Along the same lines, when I had about six or seven years clean, I found John Bradshaw’s Homecoming, which was commonly referred to at the time as “the inner child book.”1 Reading it and working through some of the exercises in it, as well as talking to several friends in recovery who had also done some inner child work, helped me develop ways of compassionately talking to myself when I felt, as we all do from time to time, like I was a small child in an adult body. What I’ve found is that this often means saying to myself the things that I wished my dad could have told me when I was growing up.

It’s okay to not have all the answers.

Everyone makes mistakes sometimes, and I love you anyway.

You did a really good job on that presentation. I’m really proud of you.

I’m really impressed with how you handled that situation.
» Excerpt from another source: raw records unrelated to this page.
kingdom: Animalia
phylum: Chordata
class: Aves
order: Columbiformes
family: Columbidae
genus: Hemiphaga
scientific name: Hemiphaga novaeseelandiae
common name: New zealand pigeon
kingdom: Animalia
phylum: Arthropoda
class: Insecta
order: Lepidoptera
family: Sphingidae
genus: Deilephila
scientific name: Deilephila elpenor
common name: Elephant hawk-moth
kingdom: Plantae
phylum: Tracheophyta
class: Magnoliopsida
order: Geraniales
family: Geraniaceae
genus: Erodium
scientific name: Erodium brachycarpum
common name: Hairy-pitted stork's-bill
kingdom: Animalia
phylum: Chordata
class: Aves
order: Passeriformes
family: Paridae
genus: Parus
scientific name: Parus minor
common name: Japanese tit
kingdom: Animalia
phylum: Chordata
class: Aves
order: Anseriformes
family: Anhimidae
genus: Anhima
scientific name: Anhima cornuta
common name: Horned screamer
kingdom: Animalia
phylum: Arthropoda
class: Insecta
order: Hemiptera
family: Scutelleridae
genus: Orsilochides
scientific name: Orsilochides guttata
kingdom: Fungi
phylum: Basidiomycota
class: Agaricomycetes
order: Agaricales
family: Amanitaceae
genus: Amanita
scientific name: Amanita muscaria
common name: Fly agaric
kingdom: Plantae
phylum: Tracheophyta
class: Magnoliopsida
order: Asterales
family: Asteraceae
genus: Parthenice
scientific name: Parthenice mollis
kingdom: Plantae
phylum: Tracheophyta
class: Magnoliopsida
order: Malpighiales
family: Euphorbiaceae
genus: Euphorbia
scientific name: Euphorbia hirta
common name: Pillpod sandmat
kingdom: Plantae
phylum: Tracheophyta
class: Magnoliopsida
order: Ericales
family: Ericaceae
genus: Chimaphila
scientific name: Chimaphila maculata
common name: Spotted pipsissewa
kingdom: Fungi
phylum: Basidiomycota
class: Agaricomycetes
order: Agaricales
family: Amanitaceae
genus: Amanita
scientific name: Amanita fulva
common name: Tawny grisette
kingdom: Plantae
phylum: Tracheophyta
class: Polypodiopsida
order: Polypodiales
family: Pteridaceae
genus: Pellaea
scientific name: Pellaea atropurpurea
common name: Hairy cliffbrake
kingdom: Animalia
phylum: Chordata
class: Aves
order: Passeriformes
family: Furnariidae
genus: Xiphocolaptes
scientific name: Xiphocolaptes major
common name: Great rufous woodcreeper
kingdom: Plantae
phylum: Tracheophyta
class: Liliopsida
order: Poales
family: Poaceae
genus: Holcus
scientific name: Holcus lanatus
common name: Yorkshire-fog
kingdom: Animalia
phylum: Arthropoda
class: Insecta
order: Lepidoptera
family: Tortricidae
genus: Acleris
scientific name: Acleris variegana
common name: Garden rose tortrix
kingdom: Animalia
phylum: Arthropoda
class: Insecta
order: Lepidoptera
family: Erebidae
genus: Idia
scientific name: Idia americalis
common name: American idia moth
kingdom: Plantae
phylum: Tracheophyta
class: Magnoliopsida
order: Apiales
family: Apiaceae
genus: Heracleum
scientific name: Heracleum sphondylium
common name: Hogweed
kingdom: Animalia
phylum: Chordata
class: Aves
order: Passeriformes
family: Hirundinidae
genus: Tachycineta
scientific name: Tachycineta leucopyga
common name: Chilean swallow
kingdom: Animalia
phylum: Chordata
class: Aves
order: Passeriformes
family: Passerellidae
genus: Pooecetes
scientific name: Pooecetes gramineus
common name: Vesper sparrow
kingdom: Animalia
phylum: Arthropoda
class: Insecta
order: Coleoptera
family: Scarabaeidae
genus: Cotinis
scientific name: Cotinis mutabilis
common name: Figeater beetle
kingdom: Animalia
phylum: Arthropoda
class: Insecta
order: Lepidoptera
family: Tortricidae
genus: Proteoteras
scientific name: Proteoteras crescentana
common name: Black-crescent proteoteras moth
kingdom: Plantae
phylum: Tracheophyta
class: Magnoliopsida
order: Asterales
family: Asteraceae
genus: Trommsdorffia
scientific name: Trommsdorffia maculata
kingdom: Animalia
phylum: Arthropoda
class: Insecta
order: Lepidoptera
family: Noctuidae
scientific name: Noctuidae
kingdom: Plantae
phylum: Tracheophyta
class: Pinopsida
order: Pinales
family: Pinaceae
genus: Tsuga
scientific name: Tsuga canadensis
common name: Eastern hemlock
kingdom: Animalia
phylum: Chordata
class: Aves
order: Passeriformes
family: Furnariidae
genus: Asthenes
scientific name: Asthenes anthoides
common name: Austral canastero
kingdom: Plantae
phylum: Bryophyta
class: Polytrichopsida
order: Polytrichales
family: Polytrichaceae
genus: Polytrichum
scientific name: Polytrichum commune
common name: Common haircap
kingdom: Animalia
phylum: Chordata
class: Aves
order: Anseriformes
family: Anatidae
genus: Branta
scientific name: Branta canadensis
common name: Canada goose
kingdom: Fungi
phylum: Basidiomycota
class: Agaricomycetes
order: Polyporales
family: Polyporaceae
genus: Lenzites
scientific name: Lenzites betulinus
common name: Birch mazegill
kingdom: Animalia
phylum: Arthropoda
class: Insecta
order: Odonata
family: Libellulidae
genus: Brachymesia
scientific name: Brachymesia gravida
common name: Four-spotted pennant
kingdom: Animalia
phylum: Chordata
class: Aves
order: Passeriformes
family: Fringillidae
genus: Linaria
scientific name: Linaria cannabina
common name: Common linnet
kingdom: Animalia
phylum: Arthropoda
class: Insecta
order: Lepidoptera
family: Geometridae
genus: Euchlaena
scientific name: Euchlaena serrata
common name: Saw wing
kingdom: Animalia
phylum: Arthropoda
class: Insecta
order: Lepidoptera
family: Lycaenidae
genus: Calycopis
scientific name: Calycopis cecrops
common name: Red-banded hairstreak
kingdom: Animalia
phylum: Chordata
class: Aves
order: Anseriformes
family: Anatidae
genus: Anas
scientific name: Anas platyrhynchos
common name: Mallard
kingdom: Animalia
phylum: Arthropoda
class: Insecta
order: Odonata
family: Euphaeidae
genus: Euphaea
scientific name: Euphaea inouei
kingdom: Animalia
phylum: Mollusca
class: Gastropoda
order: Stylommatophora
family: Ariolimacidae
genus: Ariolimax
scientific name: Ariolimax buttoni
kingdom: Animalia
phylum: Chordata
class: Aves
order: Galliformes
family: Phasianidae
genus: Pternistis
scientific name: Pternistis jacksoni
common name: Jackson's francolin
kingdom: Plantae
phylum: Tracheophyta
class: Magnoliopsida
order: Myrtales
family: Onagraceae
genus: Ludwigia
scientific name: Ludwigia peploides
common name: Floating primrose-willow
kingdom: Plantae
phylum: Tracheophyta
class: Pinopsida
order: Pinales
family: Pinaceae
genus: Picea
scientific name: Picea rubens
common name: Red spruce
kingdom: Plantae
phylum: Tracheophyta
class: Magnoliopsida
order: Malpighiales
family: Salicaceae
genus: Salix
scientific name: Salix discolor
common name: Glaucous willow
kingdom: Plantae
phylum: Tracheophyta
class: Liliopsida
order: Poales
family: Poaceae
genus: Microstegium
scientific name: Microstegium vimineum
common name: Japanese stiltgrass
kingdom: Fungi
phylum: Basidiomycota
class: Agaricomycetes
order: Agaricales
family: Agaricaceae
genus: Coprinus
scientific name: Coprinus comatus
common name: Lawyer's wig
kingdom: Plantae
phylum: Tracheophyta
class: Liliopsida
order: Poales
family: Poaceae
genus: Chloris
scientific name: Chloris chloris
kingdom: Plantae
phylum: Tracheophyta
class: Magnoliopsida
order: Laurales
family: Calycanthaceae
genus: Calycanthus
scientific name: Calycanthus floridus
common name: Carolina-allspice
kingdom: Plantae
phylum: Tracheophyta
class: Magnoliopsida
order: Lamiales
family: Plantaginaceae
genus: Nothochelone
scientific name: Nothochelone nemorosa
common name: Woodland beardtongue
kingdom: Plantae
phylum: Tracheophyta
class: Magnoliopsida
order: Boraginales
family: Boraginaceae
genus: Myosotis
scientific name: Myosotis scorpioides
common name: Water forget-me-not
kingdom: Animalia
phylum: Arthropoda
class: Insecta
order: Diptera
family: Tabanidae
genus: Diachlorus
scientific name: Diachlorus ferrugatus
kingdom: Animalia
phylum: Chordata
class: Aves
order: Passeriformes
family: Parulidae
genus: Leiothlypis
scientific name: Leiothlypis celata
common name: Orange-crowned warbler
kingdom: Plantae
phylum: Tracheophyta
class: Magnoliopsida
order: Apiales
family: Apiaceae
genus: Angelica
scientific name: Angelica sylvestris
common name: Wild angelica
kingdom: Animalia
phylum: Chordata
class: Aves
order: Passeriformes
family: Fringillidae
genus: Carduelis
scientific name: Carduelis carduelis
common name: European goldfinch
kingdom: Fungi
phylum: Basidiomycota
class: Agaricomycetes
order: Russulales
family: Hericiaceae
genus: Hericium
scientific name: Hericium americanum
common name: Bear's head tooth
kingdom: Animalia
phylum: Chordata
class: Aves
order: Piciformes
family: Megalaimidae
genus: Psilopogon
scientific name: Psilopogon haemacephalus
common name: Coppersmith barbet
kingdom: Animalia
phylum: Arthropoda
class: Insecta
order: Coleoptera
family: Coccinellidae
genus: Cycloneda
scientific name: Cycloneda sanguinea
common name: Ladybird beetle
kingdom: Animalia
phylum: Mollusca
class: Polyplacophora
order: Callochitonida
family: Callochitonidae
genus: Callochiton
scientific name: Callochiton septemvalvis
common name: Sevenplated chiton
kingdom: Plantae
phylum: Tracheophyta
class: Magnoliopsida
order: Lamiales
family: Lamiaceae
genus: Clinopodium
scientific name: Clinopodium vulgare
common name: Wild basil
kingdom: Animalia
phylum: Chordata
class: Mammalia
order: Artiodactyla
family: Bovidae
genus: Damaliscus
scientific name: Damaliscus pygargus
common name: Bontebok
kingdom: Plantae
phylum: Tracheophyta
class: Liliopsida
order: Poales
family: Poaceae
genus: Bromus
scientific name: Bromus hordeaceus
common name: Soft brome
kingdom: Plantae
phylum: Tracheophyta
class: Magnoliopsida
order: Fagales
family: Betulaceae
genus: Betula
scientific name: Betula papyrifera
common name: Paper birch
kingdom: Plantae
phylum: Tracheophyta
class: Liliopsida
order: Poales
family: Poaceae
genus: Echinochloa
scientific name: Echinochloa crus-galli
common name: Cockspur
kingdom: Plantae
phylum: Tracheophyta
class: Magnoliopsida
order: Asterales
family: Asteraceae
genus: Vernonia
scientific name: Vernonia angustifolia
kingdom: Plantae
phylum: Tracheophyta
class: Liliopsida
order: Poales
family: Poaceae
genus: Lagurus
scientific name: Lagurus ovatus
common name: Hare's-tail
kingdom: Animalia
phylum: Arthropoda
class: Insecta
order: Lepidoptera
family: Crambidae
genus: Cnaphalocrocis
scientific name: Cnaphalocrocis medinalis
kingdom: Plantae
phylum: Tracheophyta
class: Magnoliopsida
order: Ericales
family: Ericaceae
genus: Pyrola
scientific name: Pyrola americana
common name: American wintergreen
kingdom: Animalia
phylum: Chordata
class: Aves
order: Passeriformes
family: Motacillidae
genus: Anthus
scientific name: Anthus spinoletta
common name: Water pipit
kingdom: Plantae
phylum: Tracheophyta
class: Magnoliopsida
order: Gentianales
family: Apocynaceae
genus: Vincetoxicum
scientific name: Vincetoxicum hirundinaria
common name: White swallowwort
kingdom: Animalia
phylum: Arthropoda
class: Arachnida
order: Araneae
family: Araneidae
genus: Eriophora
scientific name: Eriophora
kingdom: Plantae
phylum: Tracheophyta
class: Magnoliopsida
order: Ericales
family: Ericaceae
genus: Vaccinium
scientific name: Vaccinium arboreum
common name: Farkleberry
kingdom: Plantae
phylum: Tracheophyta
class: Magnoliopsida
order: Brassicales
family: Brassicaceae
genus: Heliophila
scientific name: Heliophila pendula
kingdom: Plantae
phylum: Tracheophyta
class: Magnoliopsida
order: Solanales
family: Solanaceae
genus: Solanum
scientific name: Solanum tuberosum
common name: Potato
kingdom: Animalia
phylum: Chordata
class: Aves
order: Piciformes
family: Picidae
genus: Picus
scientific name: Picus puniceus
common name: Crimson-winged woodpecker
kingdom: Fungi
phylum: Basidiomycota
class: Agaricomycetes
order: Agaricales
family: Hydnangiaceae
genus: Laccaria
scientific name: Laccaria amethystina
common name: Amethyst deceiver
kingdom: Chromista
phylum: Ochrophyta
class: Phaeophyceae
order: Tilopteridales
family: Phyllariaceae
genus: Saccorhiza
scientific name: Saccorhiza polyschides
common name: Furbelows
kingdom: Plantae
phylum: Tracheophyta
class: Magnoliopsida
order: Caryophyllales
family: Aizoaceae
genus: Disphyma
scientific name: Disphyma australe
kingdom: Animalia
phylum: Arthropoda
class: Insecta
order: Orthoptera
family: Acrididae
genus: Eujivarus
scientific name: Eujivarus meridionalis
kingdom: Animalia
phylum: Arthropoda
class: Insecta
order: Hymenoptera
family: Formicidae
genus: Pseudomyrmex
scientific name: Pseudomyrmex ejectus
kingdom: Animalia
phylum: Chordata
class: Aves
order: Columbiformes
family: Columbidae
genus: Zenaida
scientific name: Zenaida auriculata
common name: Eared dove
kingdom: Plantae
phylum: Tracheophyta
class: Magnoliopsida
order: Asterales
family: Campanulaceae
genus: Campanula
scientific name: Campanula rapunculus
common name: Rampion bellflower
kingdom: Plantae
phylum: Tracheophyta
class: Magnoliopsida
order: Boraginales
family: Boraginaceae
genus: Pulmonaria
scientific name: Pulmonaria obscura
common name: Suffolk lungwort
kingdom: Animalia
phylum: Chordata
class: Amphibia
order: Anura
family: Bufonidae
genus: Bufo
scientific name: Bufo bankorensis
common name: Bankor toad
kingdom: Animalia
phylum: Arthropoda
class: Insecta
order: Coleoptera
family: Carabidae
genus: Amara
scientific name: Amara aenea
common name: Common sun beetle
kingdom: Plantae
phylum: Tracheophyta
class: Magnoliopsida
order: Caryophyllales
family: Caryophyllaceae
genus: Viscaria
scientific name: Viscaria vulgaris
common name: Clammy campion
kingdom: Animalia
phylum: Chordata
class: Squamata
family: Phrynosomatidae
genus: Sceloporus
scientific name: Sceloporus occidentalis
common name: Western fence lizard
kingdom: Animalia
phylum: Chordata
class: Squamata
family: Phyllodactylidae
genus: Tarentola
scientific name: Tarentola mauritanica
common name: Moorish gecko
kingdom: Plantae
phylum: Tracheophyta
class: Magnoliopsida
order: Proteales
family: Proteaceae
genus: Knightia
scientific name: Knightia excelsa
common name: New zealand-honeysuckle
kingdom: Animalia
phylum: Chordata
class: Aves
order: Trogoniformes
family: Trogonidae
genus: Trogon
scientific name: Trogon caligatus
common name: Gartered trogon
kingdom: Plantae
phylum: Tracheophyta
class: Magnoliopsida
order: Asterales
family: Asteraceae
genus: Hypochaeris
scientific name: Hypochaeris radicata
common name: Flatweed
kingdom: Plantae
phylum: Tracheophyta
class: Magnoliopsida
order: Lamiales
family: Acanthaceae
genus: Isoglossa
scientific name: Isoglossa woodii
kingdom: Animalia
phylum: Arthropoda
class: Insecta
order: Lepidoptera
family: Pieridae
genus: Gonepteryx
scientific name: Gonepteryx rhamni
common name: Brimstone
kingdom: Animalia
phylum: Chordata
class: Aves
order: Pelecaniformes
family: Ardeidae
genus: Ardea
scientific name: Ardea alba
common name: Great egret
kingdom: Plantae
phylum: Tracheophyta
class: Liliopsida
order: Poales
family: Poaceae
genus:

There are times when I find it the most useful to talk to myself as a particularly loving parent would talk to their small child. Other times, I find it most useful to talk to myself as a good friend would talk to another good friend. After having done the mirror work and the inner child work, I realized that I did like myself, I did love myself, that I was my own friend, and that I therefore needed (and wanted, and deserved) to start treating myself and talking to myself like a friend — not an enemy, or a failing student, or a disappointing child.

  1. The book is based around the metaphor that if childhood “trauma” doesn’t heal, we’re left with that unhealed child as a part of our emotional character, and that intentionally parenting and loving that child inside us can be a powerful way to move forward. (I put trauma in scare quotes because it can be just ordinary childhood pains and experiences, not necessarily abuse or other more standard traumatic events.) Parenting and loving that inner child is what’s referred to by “inner child work.”